Vision-based strategy to reduce the perceived color misregistration of image-capturing devices

Abstract

One of the common artifacts for three-row charge-coupled device (CCD) desktop scanners is color misregistration between the red, green, and blue layers of an image. This causes both color fringing and blur in the resulting scanned images, which we quantify by linear system theory analysis. Knowing the bandwidth and peak sensitivity asymmetries in the opponent color representation of the visual system, we develop a method to reduce the color misregistration artifact by attempting to capture signals in an approximate opponent color space. To facilitate separate capture of the luminance and chrominance signals, we use a new sensor arrangement. The luminance signal (Y) is captured at the full resolution using one row of the three-row CCD linear arrays.
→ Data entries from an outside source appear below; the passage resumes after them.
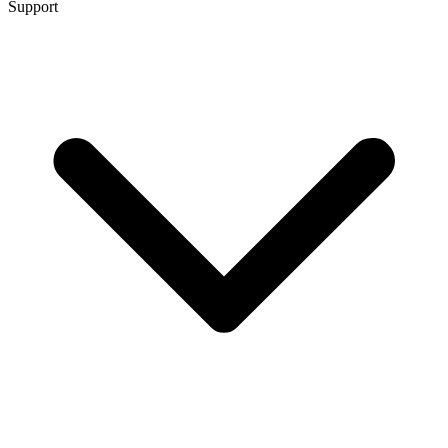
Support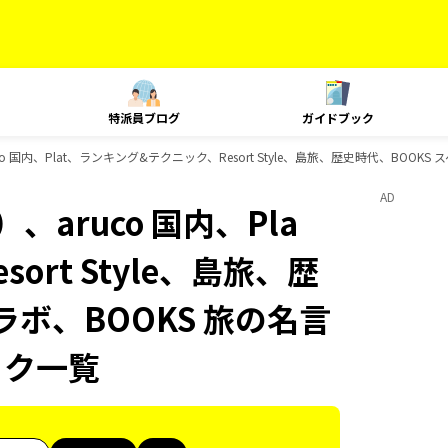
特派員ブログ
ガイドブック
 国内、Plat、ランキング&テクニック、Resort Style、島旅、歴史時代、BOOK
AD
aruco 国内、Pla
rt Style、島旅、歴
ラボ、BOOKS 旅の名言
ック一覧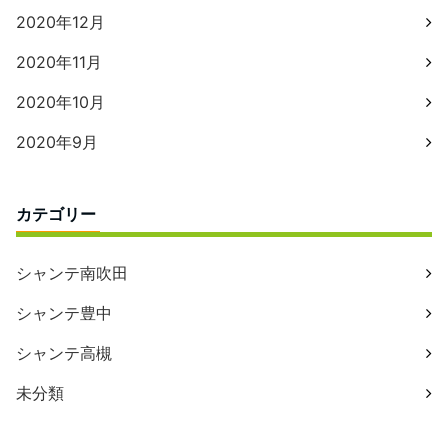
2020年12月
2020年11月
2020年10月
2020年9月
カテゴリー
シャンテ南吹田
シャンテ豊中
シャンテ高槻
未分類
The first chrominance signal is captured on another row with a interleaved half resolution red (R) and half resolution luminance sensor elements and the second chrominance signal is similarly captured on a third row using blue (B) and luminance. Since each luminance and chrominance signal is isolated on a single row and since there is no registration error within a row, color misregistration is theoretically prevented in luminance as well as in the chrominance signals. Simulation shows that the new method does reduce blur and the visibility of color fringing. Because residual luminance and chrominance misregistration may occur we conduct a psychophysical experiment to judge the improvement in the scanned image quality. The experiment shows that this new capture scheme can significantly reduce the perception of misregistration artifacts. Finally, we use an image processing model of the visual system to quantify the visible differences due to misregistration and compare these to the psychophysical results.